Today, I’m going to give you five reasons why you should read THUG if you haven’t already. Don’t like to be told what to do? Tough luck, my friend. ‘Cause it’s happening.
HERE WE GO.
1. The characters are amazing
Let’s start with this one. I’ve got so much to say about how important this book is because of the issues it addresses, but the fact of the matter is that it’s also just a very good book. The characters are so well-written! They jump off the page at you and feel like real, complex people. There are quite a few side characters, some of them more likeable than others, but they were all so incredibly real.
The same goes for the interactions between all those characters; the dialogue was amazing and felt easy and natural.
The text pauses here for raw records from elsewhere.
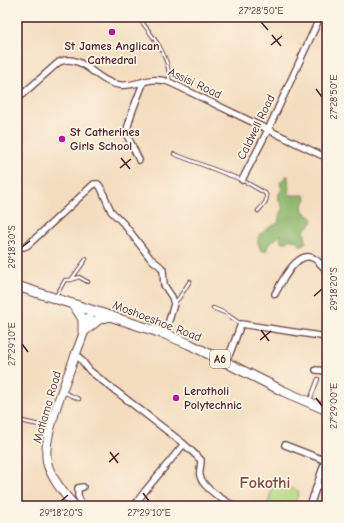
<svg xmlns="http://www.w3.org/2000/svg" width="344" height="523" font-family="'Comic Neue',sans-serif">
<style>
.green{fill:#b4d67f;stroke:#7f7a55}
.forest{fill:#8fb76e;stroke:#6c6b4c}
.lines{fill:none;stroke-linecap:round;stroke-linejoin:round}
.lane-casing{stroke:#643c41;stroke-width:4.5}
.street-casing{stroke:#643c41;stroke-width:8}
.secondary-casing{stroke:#643c41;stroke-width:10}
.primary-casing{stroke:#643c41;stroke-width:11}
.lane{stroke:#fff;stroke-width:2.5}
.street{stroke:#fff;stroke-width:5.5}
.secondary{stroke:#fff;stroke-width:8}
.primary{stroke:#fff;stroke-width:9}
.ticks{fill:none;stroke:#4a1f2b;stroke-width:1.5}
.poi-dot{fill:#b5179e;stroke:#fcf5e5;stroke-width:1.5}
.labels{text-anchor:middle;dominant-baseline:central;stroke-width:3.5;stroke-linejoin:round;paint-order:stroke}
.shield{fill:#fcf5e5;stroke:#7f5f63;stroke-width:1}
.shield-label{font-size:11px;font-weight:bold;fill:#4a1f2b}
.poi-label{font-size:12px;font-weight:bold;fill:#4a1f2b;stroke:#fcf5e5;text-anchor:start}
.street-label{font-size:12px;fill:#4a1f2b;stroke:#fcf5e5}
.district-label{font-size:16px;font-weight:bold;fill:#824a46;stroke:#fcf5e5}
.neatline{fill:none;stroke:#4a1f2b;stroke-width:1.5}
.ticks-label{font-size:10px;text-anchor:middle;fill:#4a1f2b}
</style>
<rect width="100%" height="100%" fill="#fcf5e5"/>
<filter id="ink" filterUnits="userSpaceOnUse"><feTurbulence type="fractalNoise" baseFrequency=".025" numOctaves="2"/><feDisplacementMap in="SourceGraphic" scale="8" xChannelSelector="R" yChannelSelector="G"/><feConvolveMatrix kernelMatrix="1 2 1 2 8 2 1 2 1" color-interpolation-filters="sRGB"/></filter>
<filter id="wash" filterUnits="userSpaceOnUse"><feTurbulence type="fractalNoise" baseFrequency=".012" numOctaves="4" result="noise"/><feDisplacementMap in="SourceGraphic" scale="16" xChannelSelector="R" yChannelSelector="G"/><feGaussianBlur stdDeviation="0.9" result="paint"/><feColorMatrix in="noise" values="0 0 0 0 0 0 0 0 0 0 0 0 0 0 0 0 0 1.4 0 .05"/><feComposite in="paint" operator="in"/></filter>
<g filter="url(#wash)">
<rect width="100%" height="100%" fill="#f4ddbf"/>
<path class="green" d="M274,483L299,491L294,506H267Z"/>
<path class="forest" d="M287,175L288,177L289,193L291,195H304L306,198L302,207L303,211L313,219L312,223L304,230L306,242L301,246L296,240L292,241V238L286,242H281L280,240L282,236H279L268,245L266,251H261C260,248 258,244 258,241C258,232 271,227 278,223L280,213L283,211C282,200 274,200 282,189L280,183Z"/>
</g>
<g filter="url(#ink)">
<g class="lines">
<g class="lane-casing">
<path id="lane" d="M138,17C152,35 171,57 169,81
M174,154L242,180L265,193C270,200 262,206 258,211
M71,280L79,277L88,282
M56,296L65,280H71L86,259
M174,303L179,298L190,281
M213,308L225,313L241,324
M63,392L79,399
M310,400L318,379
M17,420L48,427"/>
</g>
<g class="street-casing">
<path id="street" d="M17,99L59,62C83,52 96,83 120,85C139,87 146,75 169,82L327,158
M139,160L126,133L132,112L144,81
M242,180L268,130L320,17
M17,246L24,247L28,245L94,184H98L101,188L111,211L124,224L150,258L161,267L163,270L164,285L172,297L174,304L165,334
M275,294C281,283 295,254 310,257C317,258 323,267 327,271
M75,352L90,371L184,444L201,460C201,465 199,472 200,476C203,488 225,501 234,506
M225,362L230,353L241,324L327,337
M316,370L327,371
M285,445L324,460
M317,486L327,489
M83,487L78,488V496L82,505L85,506
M134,506L145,491L184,444
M310,506L327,455"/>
</g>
<g class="secondary-casing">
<path id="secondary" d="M75,506C65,496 50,476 47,462C44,443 52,423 57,405C68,373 81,342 92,310"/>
</g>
<g class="primary-casing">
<path id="primary" d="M17,286L165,334L189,344L283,391L327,410
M74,305L83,319V332
M83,332L99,319L111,316"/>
</g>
<use href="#lane" class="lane"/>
<use href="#street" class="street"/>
<use href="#secondary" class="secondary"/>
<use href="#primary" class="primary"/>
</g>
</g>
<path class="ticks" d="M261,22L268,30M272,35L281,46M271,45L282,36M316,89L322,97M121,158L130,169M120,168L131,159M22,247L30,241M314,296L322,289M261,330L269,341M260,340L271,331M22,344L28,352M316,398L322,406M110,452L118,463M109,462L119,453M143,493L149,501M61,501L68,495"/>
<g class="poi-dot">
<circle cx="112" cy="32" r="4"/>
<circle cx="62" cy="139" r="4"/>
<circle cx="176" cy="398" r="4"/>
</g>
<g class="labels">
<rect class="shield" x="210" y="350" width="20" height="18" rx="3"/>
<g class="shield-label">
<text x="220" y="359">A6</text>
</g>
<g class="poi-label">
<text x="112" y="46" text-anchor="middle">St James Anglican<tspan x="112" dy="14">Cathedral</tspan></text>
<text x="70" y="132">St Catherines<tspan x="70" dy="14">Girls School</tspan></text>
<text x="184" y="391">Lerotholi<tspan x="184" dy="14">Polytechnic</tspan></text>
</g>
<g class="street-label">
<text transform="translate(195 83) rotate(25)">Assisi Road</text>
<text transform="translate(256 127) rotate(-64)">Caldwell Road</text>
<text transform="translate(157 321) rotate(21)">Moshoeshoe Road</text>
<text transform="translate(47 407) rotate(-74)">Matlama Road</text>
</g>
<g class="district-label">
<text x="265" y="483">Fokothi</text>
</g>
</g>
<rect width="344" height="523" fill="none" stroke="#fcf5e5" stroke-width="44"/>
<rect x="22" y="22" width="300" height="479" class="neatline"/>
<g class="ticks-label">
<text x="261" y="14">27°28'50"E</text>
<text transform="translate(333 97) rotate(-90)" y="4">27°28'50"E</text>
<text transform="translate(11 247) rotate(-90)" y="4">29°18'30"S</text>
<text transform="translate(333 289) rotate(-90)" y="4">29°18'20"S</text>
<text transform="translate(11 344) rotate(-90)" y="4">27°29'10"E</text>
<text transform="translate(333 406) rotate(-90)" y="4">27°29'00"E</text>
<text x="61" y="516">29°18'20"S</text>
<text x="149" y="516">27°29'10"E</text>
</g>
</svg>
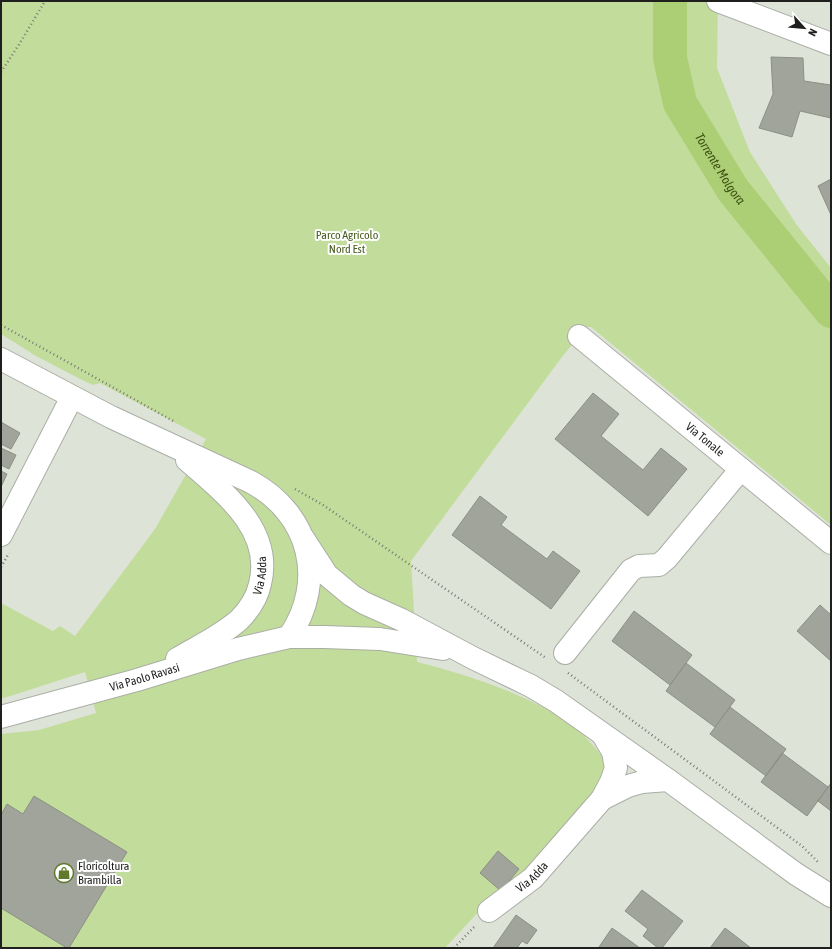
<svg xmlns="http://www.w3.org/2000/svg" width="832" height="949" viewBox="0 0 832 949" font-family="'Asap Condensed',sans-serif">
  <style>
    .green { fill: #c2dd9b }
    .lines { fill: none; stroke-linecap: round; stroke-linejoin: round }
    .river { stroke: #acce75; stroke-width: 34 }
    .building { fill: #a0a49b; stroke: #8b8f85 }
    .minor-casing { stroke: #aaaea5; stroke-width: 24 }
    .path { stroke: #787b74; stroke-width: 2.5; stroke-dasharray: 1 3; stroke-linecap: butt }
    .minor { stroke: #fff; stroke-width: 22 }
    .labels { text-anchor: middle; stroke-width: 4; stroke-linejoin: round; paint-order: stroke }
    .park-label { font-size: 12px; fill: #475d1f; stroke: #fff }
    .street-label { font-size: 12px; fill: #1f201d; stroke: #fff }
    .poi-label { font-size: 12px; fill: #1f201d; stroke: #fff; text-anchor: start }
    .water-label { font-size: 13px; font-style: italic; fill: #3d5212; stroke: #fff }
  </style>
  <rect width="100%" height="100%" fill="#dee3d8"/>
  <!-- green -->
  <path class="green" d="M1 1H718L717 68 750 152 796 224 831 268V525L591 327H587L584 330 562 357 411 561 417 662C465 674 527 694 568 722 584 733 598 751 610 766L568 835 482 908 445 948H1V734L39 730 96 713 85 672 1 699V603L53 631 60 626 75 636 155 529 206 439 100 383 93 385 84 381 36 356 1 334Z"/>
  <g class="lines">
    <!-- river -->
    <path class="river" id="s1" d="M670 1V58L680 103 733 190 831 311"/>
  </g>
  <!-- building -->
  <path class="building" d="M771 57 803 58 804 81 831 85V118L800 111 792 137 759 128 773 94Z
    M831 179V215L818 186Z
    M593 393 619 414 601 436 643 470 661 448 687 469 648 516 555 439Z
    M1 422 20 433 11 449 1 444Z
    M1 448 16 455 9 469 1 465Z
    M1 471 7 474 1 487Z
    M480 496 507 517 501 525 547 559 553 551 580 571 551 609 452 535Z
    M820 605 831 615V661L797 631Z
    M634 611 692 655 670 685 612 641Z
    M686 663 735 700 715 727 666 691Z
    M730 707 786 749 766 776 710 734Z
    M782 753 828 787 807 816 761 782Z
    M831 783V811L818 801Z
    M34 796 127 852 69 948H67L1 908V815L7 804 23 814Z
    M498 851 519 869 501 891 480 873Z
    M642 890 683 921 662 948H658L643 936 648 929 625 911Z
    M516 915 537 930 527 944 522 941 517 948H493Z
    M612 928 640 948H600L599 947Z
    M725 928 751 948H710Z"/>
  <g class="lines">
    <!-- minor casing -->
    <g class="minor-casing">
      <g id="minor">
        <path d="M718 1 831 44"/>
        <path id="s2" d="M579 336 831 543"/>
        <path d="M1 359 111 417 251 482C310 514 327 581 289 637"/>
        <path d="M1 535 72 397"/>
        <path d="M303 538 327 575 351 595 364 603 402 620 473 658 531 686 556 701 668 780 796 874 831 896"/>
        <path d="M565 653 631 570 639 566 659 565 667 558 741 469"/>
        <path id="s3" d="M177 659C197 647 221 636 239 620 249 610 257 598 260 584 274 529 222 491 187 460"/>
        <path id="s4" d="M1 717 137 680 238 649 289 637H324L380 639 443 649"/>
        <path d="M602 799 628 786 642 782 668 780"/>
        <path id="s5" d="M489 911 533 878 602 799 611 782 616 768 613 752 603 735"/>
      </g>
    </g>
    <!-- path -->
    <path class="path" d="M1 72 20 43 45 1
      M1 325 175 422
      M295 489 323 505 546 658
      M1 567 9 553
      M568 673 802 846 819 863
      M454 948 476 925"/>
    <!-- minor -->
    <use href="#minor" class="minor"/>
  </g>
  <!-- icons -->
  <defs>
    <g id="shop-ring" transform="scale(1)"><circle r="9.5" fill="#fff" stroke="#5f792d" stroke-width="1.5"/><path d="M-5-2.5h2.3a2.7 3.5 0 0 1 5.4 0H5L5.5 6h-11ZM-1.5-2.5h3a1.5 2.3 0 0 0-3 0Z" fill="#5f792d"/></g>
  </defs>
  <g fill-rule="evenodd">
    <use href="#shop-ring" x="64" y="873"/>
  </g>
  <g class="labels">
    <!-- park labels -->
    <g class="park-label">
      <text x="347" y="239">Parco Agricolo<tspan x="347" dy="14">Nord Est</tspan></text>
    </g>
    <!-- street labels -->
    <g class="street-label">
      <text dy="4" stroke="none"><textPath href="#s2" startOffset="163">Via Tonale</textPath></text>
      <text dy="4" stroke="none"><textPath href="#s3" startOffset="124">Via Adda</textPath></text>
      <text dy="4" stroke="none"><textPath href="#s4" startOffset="149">Via Paolo Ravasi</textPath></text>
      <text dy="4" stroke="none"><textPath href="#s5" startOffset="55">Via Adda</textPath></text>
    </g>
    <!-- poi labels -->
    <g class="poi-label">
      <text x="78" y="870">Floricoltura<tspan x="78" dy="14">Brambilla</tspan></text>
    </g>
    <!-- water labels -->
    <g class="water-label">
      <text dy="5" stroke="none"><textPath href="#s1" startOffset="180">Torrente Molgora</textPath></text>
    </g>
  </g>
  <!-- border -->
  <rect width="832" height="949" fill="none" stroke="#1f201d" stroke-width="4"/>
  <!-- north arrow -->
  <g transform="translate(804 28) rotate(117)" stroke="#ffffff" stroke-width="3" paint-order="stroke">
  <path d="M0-3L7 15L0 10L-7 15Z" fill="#1f201d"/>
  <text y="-6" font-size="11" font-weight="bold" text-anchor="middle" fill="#1f201d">N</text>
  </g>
</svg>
Both the difficult conversations (and there were a lot of those) and the banter and happy stuff.
2. It actually has family dynamics
Some of you might know one of the things that grinds my gears about a lot of YA novels is the absence of family, and parents in particular (read my discussion post on this topic here).
In THUG, my desire for family dynamics was 100% satisfied. Starr’s family is amazing. They’re very important in the story as well, both in terms of being there to support her when everything goes to shit (excuse my French) and also in the ways family are always important and just there. Annoying siblings, parents being stricter than you’d like, watching sports together – all that jazz.
Oh, and Starr calls her parents her OTP, which is just the most adorable thing ever.
3. Starr’s voice is impeccable #ownvoices
Now, I hate to state the obvious
*looks at picture in the sidebar*, but I’m not black (and I’m also not American). I’m a middle class white woman who grew up in a small city in the Netherlands and still lives there. I don’t know anything about growing up the way Starr does (and so many like her), and I also acknowledge my white privilege. I, or someone like me (i.e. white, among other things), could never have written a book like this. Angie Thomas, however, can, and she did, and she did it SO well, through Starr. Books with own voices (= author and protagonist sharing a marginalised identity) are so important, and THUG shows why.
4. It explains what’s happening in the USA so well
This is the main reason why I’m yelling at everyone about this book. It explains the situation surrounding the #BlackLivesMatter movement in an accessible way, and it sheds light on how deeply embedded the racism and discrimination is in a way that really hits home. I’ve been following what’s going on with #BlackLivesMatter for a few years now, and I still learned so much from this novel. I think it could potentially open the eyes of a lot of people that are unaware of the severity of the problem and the realness of it. It’s a thing. It’s happening and it’s unacceptable.
5. It’s funny and shows there’s light in the dark
For a book that’s at times so heartbreaking and filled with anger and unfairness, there are also a lot of joyful moments. I laughed (or snorted, more like) out loud a couple of times at some of the interactions between Starr and her parents, for example, but also between other characters. The book is written in such a vivid way that the dark moments feel pitch black, but the happy moments feel truly happy. That’s how life works, and the book shows that perfectly.
Have I won you over yet? I do hope so, because this book is one of the most important books I’ve ever read and I’ll probably keep yelling about it for ever and ever and ever, the end.